Ask HN: Add flag for AI-generated articles

HN users are debating whether links to AI-generated or AI-assisted articles should be labeled or discouraged, given that the site already bans AI-written comments. Many argue that AI prose signals low effort, erodes trust, and undermines the “human conversation” ethos, while others see AI as a legitimate assistive tool, especially for people with weaker writing skills, and insist quality should matter more than the tool used. Proposals range from new flag reasons and [AI] tags to browser-side filters and stronger norms against “AI slop,” but concerns about false accusations, stigma, and enforceability remain unresolved.

HN’s Current Rules and Moderator Input

  • Generated or AI-edited comments are banned; software plus human moderation enforces this with mixed success.
  • There is no explicit rule yet for AI-written articles, but moderators see strong community skepticism and “discounting” of LLM prose.
  • Moderation is experimenting with AI-detection; some legitimate comments are auto-killed, and users can vouch or email to restore them.
  • A likely change: require a reason when flagging posts (e.g., spam, off-topic, “genai”), not just a generic flag.

Proposed AI Flags/Tags and Filtering

  • Suggestions include:
    • A specific “AI-generated” flag reason.
    • Visible tags like [AI] / [LLM] or even [SLOP].
    • User settings to hide posts with many AI flags.
    • Community tagging, or “not AI” / “handmade” labels.
  • Others propose browser-side solutions (uBlock blocklists, extensions that filter AI domains or keywords).

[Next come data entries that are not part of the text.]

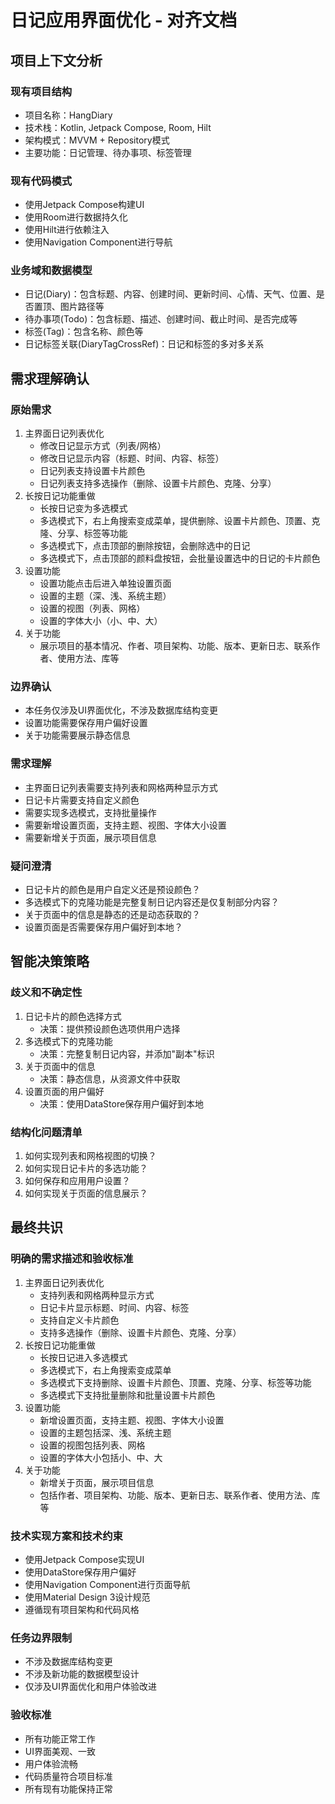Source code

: # 日记应用界面优化 - 对齐文档

## 项目上下文分析

### 现有项目结构
- 项目名称：HangDiary
- 技术栈：Kotlin, Jetpack Compose, Room, Hilt
- 架构模式：MVVM + Repository模式
- 主要功能：日记管理、待办事项、标签管理

### 现有代码模式
- 使用Jetpack Compose构建UI
- 使用Room进行数据持久化
- 使用Hilt进行依赖注入
- 使用Navigation Component进行导航

### 业务域和数据模型
- 日记(Diary)：包含标题、内容、创建时间、更新时间、心情、天气、位置、是否置顶、图片路径等
- 待办事项(Todo)：包含标题、描述、创建时间、截止时间、是否完成等
- 标签(Tag)：包含名称、颜色等
- 日记标签关联(DiaryTagCrossRef)：日记和标签的多对多关系

## 需求理解确认

### 原始需求
1. 主界面日记列表优化
   - 修改日记显示方式（列表/网格）
   - 修改日记显示内容（标题、时间、内容、标签）
   - 日记列表支持设置卡片颜色
   - 日记列表支持多选操作（删除、设置卡片颜色、克隆、分享）
2. 长按日记功能重做
   - 长按日记变为多选模式
   - 多选模式下，右上角搜索变成菜单，提供删除、设置卡片颜色、顶置、克隆、分享、标签等功能
   - 多选模式下，点击顶部的删除按钮，会删除选中的日记
   - 多选模式下，点击顶部的颜料盘按钮，会批量设置选中的日记的卡片颜色
3. 设置功能
   - 设置功能点击后进入单独设置页面
   - 设置的主题（深、浅、系统主题）
   - 设置的视图（列表、网格）
   - 设置的字体大小（小、中、大）
4. 关于功能
   - 展示项目的基本情况、作者、项目架构、功能、版本、更新日志、联系作者、使用方法、库等

### 边界确认
- 本任务仅涉及UI界面优化，不涉及数据库结构变更
- 设置功能需要保存用户偏好设置
- 关于功能需要展示静态信息

### 需求理解
- 主界面日记列表需要支持列表和网格两种显示方式
- 日记卡片需要支持自定义颜色
- 需要实现多选模式，支持批量操作
- 需要新增设置页面，支持主题、视图、字体大小设置
- 需要新增关于页面，展示项目信息

### 疑问澄清
- 日记卡片的颜色是用户自定义还是预设颜色？
- 多选模式下的克隆功能是完整复制日记内容还是仅复制部分内容？
- 关于页面中的信息是静态的还是动态获取的？
- 设置页面是否需要保存用户偏好到本地？

## 智能决策策略

### 歧义和不确定性
1. 日记卡片的颜色选择方式
   - 决策：提供预设颜色选项供用户选择
2. 多选模式下的克隆功能
   - 决策：完整复制日记内容，并添加"副本"标识
3. 关于页面中的信息
   - 决策：静态信息，从资源文件中获取
4. 设置页面的用户偏好
   - 决策：使用DataStore保存用户偏好到本地

### 结构化问题清单
1. 如何实现列表和网格视图的切换？
2. 如何实现日记卡片的多选功能？
3. 如何保存和应用用户设置？
4. 如何实现关于页面的信息展示？

## 最终共识

### 明确的需求描述和验收标准
1. 主界面日记列表优化
   - 支持列表和网格两种显示方式
   - 日记卡片显示标题、时间、内容、标签
   - 支持自定义卡片颜色
   - 支持多选操作（删除、设置卡片颜色、克隆、分享）
2. 长按日记功能重做
   - 长按日记进入多选模式
   - 多选模式下，右上角搜索变成菜单
   - 多选模式下支持删除、设置卡片颜色、顶置、克隆、分享、标签等功能
   - 多选模式下支持批量删除和批量设置卡片颜色
3. 设置功能
   - 新增设置页面，支持主题、视图、字体大小设置
   - 设置的主题包括深、浅、系统主题
   - 设置的视图包括列表、网格
   - 设置的字体大小包括小、中、大
4. 关于功能
   - 新增关于页面，展示项目信息
   - 包括作者、项目架构、功能、版本、更新日志、联系作者、使用方法、库等

### 技术实现方案和技术约束
- 使用Jetpack Compose实现UI
- 使用DataStore保存用户偏好
- 使用Navigation Component进行页面导航
- 使用Material Design 3设计规范
- 遵循现有项目架构和代码风格

### 任务边界限制
- 不涉及数据库结构变更
- 不涉及新功能的数据模型设计
- 仅涉及UI界面优化和用户体验改进

### 验收标准
- 所有功能正常工作
- UI界面美观、一致
- 用户体验流畅
- 代码质量符合项目标准
- 所有现有功能保持正常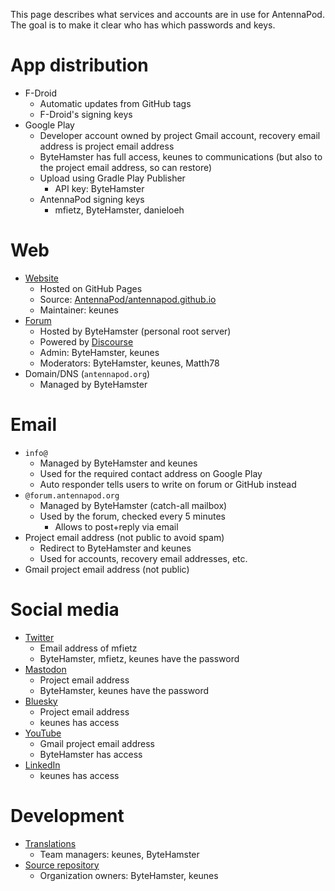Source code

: This page describes what services and accounts are in use for AntennaPod. The goal is to make it clear who has which passwords and keys.

# App distribution
- F-Droid
  - Automatic updates from GitHub tags
  - F-Droid's signing keys
- Google Play
  - Developer account owned by project Gmail account, recovery email address is project email address
  - ByteHamster has full access, keunes to communications (but also to the project email address, so can restore)
  - Upload using Gradle Play Publisher
    - API key: ByteHamster
  - AntennaPod signing keys
    - mfietz, ByteHamster, danieloeh

# Web
- [Website](https://antennapod.org)
  - Hosted on GitHub Pages
  - Source: [AntennaPod/antennapod.github.io](https://github.com/AntennaPod/antennapod.github.io)
  - Maintainer: keunes
- [Forum](https://forum.antennapod.org)
  - Hosted by ByteHamster (personal root server)
  - Powered by [Discourse](https://github.com/discourse/discourse)
  - Admin: ByteHamster, keunes
  - Moderators: ByteHamster, keunes, Matth78
- Domain/DNS (`antennapod.org`)
  - Managed by ByteHamster

# Email
- `info@`
  - Managed by ByteHamster and keunes
  - Used for the required contact address on Google Play
  - Auto responder tells users to write on forum or GitHub instead
- `@forum.antennapod.org`
  - Managed by ByteHamster (catch-all mailbox)
  - Used by the forum, checked every 5 minutes
    - Allows to post+reply via email
- Project email address (not public to avoid spam)
  - Redirect to ByteHamster and keunes
  - Used for accounts, recovery email addresses, etc.
- Gmail project email address (not public)

# Social media
- [Twitter](https://twitter.com/antennapod)
  - Email address of mfietz
  - ByteHamster, mfietz, keunes have the password
- [Mastodon](https://fosstodon.org/@antennapod)
  - Project email address
  - ByteHamster, keunes have the password
- [Bluesky](https://bsky.app/profile/AntennaPod.org)
  - Project email address
  - keunes has access
- [YouTube](https://www.youtube.com/@antennapod-app)
  - Gmail project email address
  - ByteHamster has access
- [LinkedIn](https://www.linkedin.com/company/antennapod)
  - keunes has access

# Development
- [Translations](https://hosted.weblate.org/projects/antennapod/)
  - Team managers: keunes, ByteHamster
- [Source repository](https://github.com/AntennaPod)
  - Organization owners: ByteHamster, keunes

Arguments for Restricting or Labeling AI-Generated Articles

  • Many see AI-written posts as low-effort “slop” that breaks the implicit effort balance: if the author didn’t invest, why should readers?
  • LLM prose is perceived as formulaic, overblown, and often inaccurate or hallucinated, wasting readers’ time.
  • AI authorship undermines discussion: it’s unclear what the human actually knows, so feedback and deeper questions become pointless.
  • Some want HN to remain a human-to-human space and fear broader “dehumanization” and loss of genuine voice.
  • Labels help readers who explicitly want to avoid AI content and protect limited “cognitive bandwidth.”

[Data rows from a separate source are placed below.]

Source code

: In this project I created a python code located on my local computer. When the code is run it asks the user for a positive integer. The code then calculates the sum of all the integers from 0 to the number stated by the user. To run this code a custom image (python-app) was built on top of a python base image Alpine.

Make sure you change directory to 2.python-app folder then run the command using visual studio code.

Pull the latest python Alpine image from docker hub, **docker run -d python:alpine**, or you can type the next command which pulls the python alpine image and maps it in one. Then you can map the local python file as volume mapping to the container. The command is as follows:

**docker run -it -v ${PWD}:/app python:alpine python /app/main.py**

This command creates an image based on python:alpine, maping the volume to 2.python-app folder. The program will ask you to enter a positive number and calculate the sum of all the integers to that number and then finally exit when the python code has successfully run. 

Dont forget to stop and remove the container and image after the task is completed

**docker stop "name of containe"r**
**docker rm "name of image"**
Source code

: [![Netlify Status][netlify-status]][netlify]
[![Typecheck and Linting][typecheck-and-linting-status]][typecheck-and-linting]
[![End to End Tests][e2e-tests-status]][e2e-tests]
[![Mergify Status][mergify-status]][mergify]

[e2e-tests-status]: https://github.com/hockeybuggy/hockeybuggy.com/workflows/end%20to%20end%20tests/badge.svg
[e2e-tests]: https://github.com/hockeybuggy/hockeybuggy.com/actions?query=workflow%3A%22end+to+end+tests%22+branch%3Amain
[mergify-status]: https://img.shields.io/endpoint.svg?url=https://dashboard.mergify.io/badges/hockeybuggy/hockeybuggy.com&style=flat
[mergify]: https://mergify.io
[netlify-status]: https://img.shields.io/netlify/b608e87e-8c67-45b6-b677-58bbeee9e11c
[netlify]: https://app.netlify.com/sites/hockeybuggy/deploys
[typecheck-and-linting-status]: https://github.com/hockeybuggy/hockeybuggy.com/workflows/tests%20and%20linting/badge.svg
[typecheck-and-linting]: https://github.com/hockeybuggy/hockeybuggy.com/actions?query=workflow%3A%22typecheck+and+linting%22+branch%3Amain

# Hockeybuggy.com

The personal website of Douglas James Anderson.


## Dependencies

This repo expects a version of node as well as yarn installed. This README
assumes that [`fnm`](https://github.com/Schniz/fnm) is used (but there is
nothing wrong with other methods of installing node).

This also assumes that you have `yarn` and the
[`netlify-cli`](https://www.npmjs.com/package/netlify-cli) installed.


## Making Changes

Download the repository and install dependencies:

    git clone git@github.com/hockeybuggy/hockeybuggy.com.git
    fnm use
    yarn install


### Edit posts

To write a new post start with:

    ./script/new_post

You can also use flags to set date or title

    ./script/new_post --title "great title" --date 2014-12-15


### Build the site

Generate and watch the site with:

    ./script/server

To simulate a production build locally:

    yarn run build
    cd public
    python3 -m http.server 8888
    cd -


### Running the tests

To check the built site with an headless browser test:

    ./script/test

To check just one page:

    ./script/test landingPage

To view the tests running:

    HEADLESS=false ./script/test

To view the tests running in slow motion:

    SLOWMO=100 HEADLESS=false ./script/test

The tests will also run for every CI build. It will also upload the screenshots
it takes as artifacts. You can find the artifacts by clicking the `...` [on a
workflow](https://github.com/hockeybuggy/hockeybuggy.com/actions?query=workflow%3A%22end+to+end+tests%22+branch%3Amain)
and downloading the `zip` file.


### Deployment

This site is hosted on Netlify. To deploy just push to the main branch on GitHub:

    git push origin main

Arguments Against AI Flags / Stigma and Abuse Risks

  • Detection is unreliable; false accusations of “AI slop” are seen as insulting and corrosive, already causing drama elsewhere.
  • “AI-generated” is becoming a slur used to dismiss work or viewpoints, sometimes without evidence.
  • Users describe ableist dynamics: AI can be assistive tech for people with ADHD, dyslexia, or limited English; blanket stigma marginalizes them.
  • Honest disclosure of AI involvement could be punished if the label lowers status; liars would be rewarded.
  • Some consider AI a tool like spellcheck or word processors; they care about informativeness and rigor, not the toolchain.

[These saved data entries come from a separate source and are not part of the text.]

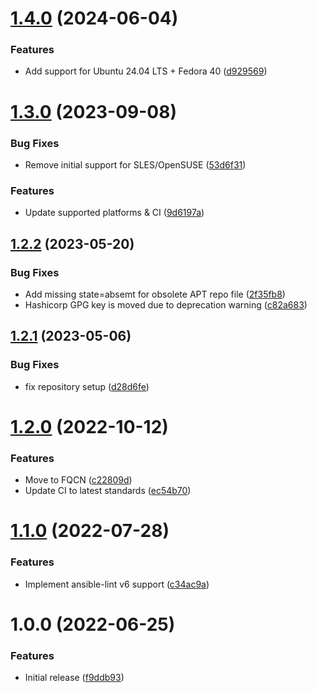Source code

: # [1.4.0](https://github.com/de-it-krachten/ansible-role-hashicorp/compare/v1.3.0...v1.4.0) (2024-06-04)


### Features

* Add support for Ubuntu 24.04 LTS + Fedora 40 ([d929569](https://github.com/de-it-krachten/ansible-role-hashicorp/commit/d9295692155ba193295500b083304cb623b67370))

# [1.3.0](https://github.com/de-it-krachten/ansible-role-hashicorp/compare/v1.2.2...v1.3.0) (2023-09-08)


### Bug Fixes

* Remove initial support for SLES/OpenSUSE ([53d6f31](https://github.com/de-it-krachten/ansible-role-hashicorp/commit/53d6f31eee7bc66c9e3cb1f03c67addd6be14d3a))


### Features

* Update supported platforms & CI ([9d6197a](https://github.com/de-it-krachten/ansible-role-hashicorp/commit/9d6197adb50d66506c21df4ebc2660cfc99c6ab4))

## [1.2.2](https://github.com/de-it-krachten/ansible-role-hashicorp/compare/v1.2.1...v1.2.2) (2023-05-20)


### Bug Fixes

* Add missing state=absemt for obsolete APT repo file ([2f35fb8](https://github.com/de-it-krachten/ansible-role-hashicorp/commit/2f35fb8ff4ddc0edbd58770a6b9860b8fd7842de))
* Hashicorp GPG key is moved due to deprecation warning ([c82a683](https://github.com/de-it-krachten/ansible-role-hashicorp/commit/c82a683f0fe11ca55ca557146db61d1212971dee))

## [1.2.1](https://github.com/de-it-krachten/ansible-role-hashicorp/compare/v1.2.0...v1.2.1) (2023-05-06)


### Bug Fixes

* fix repository setup ([d28d6fe](https://github.com/de-it-krachten/ansible-role-hashicorp/commit/d28d6fe2433fc4470b9963f55b07c08b13ff958f))

# [1.2.0](https://github.com/de-it-krachten/ansible-role-hashicorp/compare/v1.1.0...v1.2.0) (2022-10-12)


### Features

* Move to FQCN ([c22809d](https://github.com/de-it-krachten/ansible-role-hashicorp/commit/c22809d2f4ead69a9dc412699e7a4d3057e804e5))
* Update CI to latest standards ([ec54b70](https://github.com/de-it-krachten/ansible-role-hashicorp/commit/ec54b70422b84e8b833c14ec3fb712b4a268d82c))

# [1.1.0](https://github.com/de-it-krachten/ansible-role-hashicorp/compare/v1.0.0...v1.1.0) (2022-07-28)


### Features

* Implement ansible-lint v6 support ([c34ac9a](https://github.com/de-it-krachten/ansible-role-hashicorp/commit/c34ac9a547b793e5c754cabe95f0eea9865135b3))

# 1.0.0 (2022-06-25)


### Features

* Initial release ([f9ddb93](https://github.com/de-it-krachten/ansible-role-hashicorp/commit/f9ddb93ffd2689a3ec95c4a5fa5d1702078729ed))
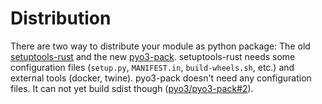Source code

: # Distribution

There are two way to distribute your module as python package: The old [setuptools-rust](https://github.com/PyO3/setuptools-rust) and the new [pyo3-pack](https://github.com/pyo3/pyo3-pack). setuptools-rust needs some configuration files (`setup.py`,  `MANIFEST.in`, `build-wheels.sh`, etc.) and external tools (docker, twine). pyo3-pack doesn't need any configuration files. It can not yet build sdist though ([pyo3/pyo3-pack#2](https://github.com/PyO3/pyo3-pack/issues/2)).
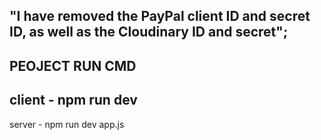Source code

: "I have removed the PayPal client ID and secret ID, as well as the Cloudinary ID and secret";
---------------------------------------------------------------------------------------------
PEOJECT RUN CMD
---------------------------------------------------------------------------------------------
client - npm run dev
---------------------------------------------------------------------------------------------
server - npm run dev app.js
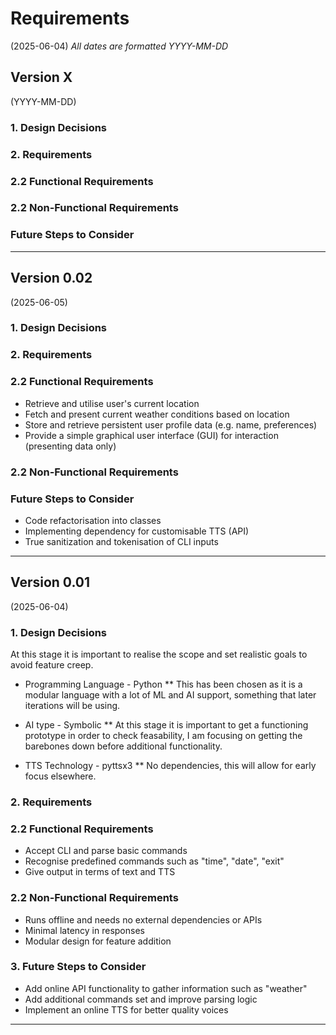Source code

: # Requirements
(2025-06-04) *All dates are formatted YYYY-MM-DD*

## Version X
(YYYY-MM-DD)

### 1. Design Decisions

### 2. Requirements

### 2.2 Functional Requirements


### 2.2 Non-Functional Requirements


### Future Steps to Consider

---

## Version 0.02
(2025-06-05)

### 1. Design Decisions

### 2. Requirements

### 2.2 Functional Requirements

- Retrieve and utilise user's current location
- Fetch and present current weather conditions based on location
- Store and retrieve persistent user profile data (e.g. name, preferences)
- Provide a simple graphical user interface (GUI) for interaction (presenting data only)

### 2.2 Non-Functional Requirements

### Future Steps to Consider

- Code refactorisation into classes
- Implementing dependency for customisable TTS (API)
- True sanitization and tokenisation of CLI inputs

---

## Version 0.01
(2025-06-04)

### 1. Design Decisions

At this stage it is important to realise the scope and set realistic goals to avoid feature creep.
* Programming Language - Python
** This has been chosen as it is a modular language with a lot of ML and AI support, something that later iterations will be using.

* AI type - Symbolic
** At this stage it is important to get a functioning prototype in order to check feasability, I am focusing on getting the barebones down before additional functionality.

* TTS Technology - pyttsx3
** No dependencies, this will allow for early focus elsewhere.

### 2. Requirements

### 2.2 Functional Requirements

 - Accept CLI and parse basic commands
 - Recognise predefined commands such as "time", "date", "exit"
 - Give output in terms of text and TTS

### 2.2 Non-Functional Requirements

- Runs offline and needs no external dependencies or APIs
- Minimal latency in responses
- Modular design for feature addition

### 3. Future Steps to Consider

- Add online API functionality to gather information such as "weather"
- Add additional commands set and improve parsing logic
- Implement an online TTS for better quality voices

---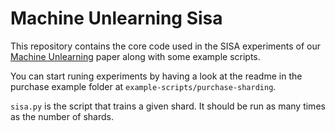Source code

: # Machine Unlearning Sisa

This repository contains the core code used in the SISA experiments of our [Machine Unlearning](https://arxiv.org/abs/1912.03817) paper along with some example scripts.

You can start runing experiments by having a look at the readme in the purchase example folder at ``example-scripts/purchase-sharding``.

``sisa.py`` is the script that trains a given shard. It should be run as many times as the number of shards.
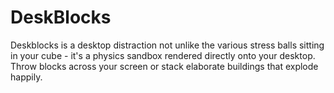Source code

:DeskBlocks
==========

Deskblocks is a desktop distraction not unlike the various stress balls sitting in your cube - it's a physics sandbox rendered directly onto your desktop. Throw blocks across your screen or stack elaborate buildings that explode happily.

Detection Challenges and What Counts as “AI-Generated”

  • Human detection is inconsistent; some are confident, others admit many misclassifications.
  • Dedicated AI detectors are also fallible; posts note both false positives and model limitations.
  • Boundaries are fuzzy:
    • AI as copyeditor vs full author.
    • AI-generated illustrations or sections in otherwise human text.
    • AI-assisted research vs AI-fabricated citations.
  • Several argue that only obvious, unedited “LLM voice” is currently easy to spot; future models and “humanizers” may blur the line further.

HN Voting, Flagging, and Community Dynamics

  • Regular voting is seen as insufficient because submissions can’t be downvoted, only flagged.
  • Some users already flag AI-looking submissions as “not belonging on HN,” despite no explicit rule.
  • Concerns that flags and downvotes are often used to punish unpopular opinions, not just rule violations.
  • Suggestions include richer voting systems (quality vs agreement axes) and clearer guidance on legitimate uses of flagging/vouching.

Broader Reflections on AI, Writing, and the Web

  • One camp: only quality matters; a great article is great regardless of origin.
  • Another camp: authorship and “proof of work” matter for trust, human connection, and status; they explicitly seek non-AI writing.
  • Some predict the majority of web content will become AI-generated; in that world, high-quality human work becomes the rare signal.
  • There is tension between embracing AI as a powerful coding and writing assistant and preserving spaces optimized for authentic human communication.